Objective: The proposed study is an attempt to determine antibacterial activity of synthesized novel 1-substituted-3-(4-oxo-2-phenylquinazolin-3(4H)-yl) urea and thiourea analogues as potent antibacterials against S. aureus and E. coli bacteria.
Methods: The present study reports new series of 1-substituted-3-(4-oxo-2-phenylquinazolin-3(4H)-yl) urea and thiourea derivatives as potent antibacterial agents. Reagents used in the present study were of synthetic grade and solvents were used after distillation. Novel quinazolinone analogues were synthesized by considering substitution pattern, characterization of the synthesized analogues was performed using various techniques like Thin layer chromatography, Melting point, Infrared spectroscopy, Proton NMR spectrometry and Mass spectrometry. TLC of the synthesized analogues was carried out by using (toluene: methanol in the ratio 2:1), melting point was found by open capillary method, IR spectrum was recorded on JASCO V-530, 1H NMR was recorded on Bruker Avance Spectrometer and Mass spectra were obtained from G6460A, triple quadrupole/MS/MS system. In vitro antibacterial activity was performed against S. aureus and E. coli.
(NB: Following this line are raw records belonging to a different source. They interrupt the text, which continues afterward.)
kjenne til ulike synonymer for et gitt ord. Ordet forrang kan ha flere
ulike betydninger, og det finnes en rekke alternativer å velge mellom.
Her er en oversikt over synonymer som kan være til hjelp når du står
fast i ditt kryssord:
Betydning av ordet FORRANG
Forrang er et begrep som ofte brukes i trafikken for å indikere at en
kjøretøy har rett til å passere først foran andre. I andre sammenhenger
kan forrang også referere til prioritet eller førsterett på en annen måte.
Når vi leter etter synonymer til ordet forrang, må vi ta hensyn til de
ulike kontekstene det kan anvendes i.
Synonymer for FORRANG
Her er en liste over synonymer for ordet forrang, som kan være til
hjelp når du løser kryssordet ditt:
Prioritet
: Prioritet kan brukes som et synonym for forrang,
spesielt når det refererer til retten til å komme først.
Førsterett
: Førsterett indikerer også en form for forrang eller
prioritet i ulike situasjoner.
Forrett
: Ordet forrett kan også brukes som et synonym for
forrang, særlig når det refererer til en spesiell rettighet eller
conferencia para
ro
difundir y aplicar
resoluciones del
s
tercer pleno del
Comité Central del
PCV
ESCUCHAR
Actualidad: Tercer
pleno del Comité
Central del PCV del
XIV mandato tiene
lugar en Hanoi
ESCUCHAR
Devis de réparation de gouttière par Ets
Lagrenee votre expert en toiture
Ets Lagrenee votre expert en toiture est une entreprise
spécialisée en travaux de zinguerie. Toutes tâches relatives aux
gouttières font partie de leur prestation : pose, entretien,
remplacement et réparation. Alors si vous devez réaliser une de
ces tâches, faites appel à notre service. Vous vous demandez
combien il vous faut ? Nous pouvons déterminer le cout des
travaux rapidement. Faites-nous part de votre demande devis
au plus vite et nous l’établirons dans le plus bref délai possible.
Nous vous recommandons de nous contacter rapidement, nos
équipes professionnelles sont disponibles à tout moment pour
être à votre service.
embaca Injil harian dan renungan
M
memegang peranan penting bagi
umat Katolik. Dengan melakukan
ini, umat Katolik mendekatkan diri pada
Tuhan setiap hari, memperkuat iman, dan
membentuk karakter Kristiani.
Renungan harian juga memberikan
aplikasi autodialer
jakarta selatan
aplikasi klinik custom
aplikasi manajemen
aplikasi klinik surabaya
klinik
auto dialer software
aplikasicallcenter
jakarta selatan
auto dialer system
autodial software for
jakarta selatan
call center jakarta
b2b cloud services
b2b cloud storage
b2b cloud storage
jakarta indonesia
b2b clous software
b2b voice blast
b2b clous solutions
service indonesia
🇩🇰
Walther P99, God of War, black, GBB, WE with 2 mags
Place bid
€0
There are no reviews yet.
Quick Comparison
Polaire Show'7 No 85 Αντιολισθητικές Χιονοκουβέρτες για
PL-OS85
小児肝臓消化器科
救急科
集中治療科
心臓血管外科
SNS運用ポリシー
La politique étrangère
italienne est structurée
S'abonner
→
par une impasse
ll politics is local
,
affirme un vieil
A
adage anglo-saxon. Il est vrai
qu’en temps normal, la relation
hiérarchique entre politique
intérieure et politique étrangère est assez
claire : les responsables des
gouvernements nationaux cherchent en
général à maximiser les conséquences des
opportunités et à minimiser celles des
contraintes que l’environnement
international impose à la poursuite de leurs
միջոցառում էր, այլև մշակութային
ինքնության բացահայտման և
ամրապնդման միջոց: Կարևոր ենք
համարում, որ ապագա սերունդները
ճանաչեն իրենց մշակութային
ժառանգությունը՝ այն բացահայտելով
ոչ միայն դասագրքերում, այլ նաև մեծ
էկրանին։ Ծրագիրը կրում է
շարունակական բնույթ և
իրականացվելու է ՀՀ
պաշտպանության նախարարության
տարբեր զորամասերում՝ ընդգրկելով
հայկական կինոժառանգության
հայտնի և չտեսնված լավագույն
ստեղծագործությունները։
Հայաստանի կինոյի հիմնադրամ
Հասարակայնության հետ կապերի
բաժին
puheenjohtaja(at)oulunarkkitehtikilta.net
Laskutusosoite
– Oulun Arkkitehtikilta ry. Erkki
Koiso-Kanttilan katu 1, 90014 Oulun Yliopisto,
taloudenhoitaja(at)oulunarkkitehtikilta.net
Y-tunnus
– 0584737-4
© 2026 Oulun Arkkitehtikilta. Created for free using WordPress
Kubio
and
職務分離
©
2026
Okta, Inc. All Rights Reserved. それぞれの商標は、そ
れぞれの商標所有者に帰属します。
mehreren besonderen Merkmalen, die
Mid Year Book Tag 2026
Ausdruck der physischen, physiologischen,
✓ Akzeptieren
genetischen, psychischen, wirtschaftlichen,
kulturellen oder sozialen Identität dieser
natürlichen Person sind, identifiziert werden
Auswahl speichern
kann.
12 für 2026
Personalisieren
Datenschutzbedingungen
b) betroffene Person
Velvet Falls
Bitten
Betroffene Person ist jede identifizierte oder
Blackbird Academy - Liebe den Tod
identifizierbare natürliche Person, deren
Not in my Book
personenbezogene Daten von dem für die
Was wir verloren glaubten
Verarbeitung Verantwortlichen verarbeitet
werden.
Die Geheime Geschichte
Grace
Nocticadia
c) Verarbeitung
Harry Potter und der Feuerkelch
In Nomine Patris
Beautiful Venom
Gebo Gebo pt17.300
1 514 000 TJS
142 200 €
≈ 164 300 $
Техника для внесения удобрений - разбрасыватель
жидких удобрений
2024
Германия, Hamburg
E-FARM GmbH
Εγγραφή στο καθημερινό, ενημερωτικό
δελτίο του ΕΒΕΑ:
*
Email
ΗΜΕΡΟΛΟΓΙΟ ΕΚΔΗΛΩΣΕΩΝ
Results: Six derivatives of quinazolinone analogues were synthesized. The structures of 1-substituted-3-(4-oxo-2-phenylquinazolin-3(4H)-yl) urea and thiourea derivatives were confirmed by physical and spectral analysis. Synthesized molecules showed Rf of 0.45-0.80 in toluene: methanol mobile phase, melting point was carried out by open capillary method and were in range of 90-210 ° C, IR spectrum was recorded in range of 14000-400 cm-1and showed characteristic peaks of NH and of C-O-NH, 1H NMR of the compounds was distinct to confirm structures with delta values in the range of 7.53-11.960, Mass spectra proved parent peaks of synthesized compounds confirming molecular weight. The compounds were assayed for antibacterial activity against S. aureus and E. coli using ciprofloxacin as standard. The synthesized analogues have shown good yield and comparable antibacterial.
Conclusion: The present study delivers a convenient and efficient protocol for the quinazolinone analogues synthesis.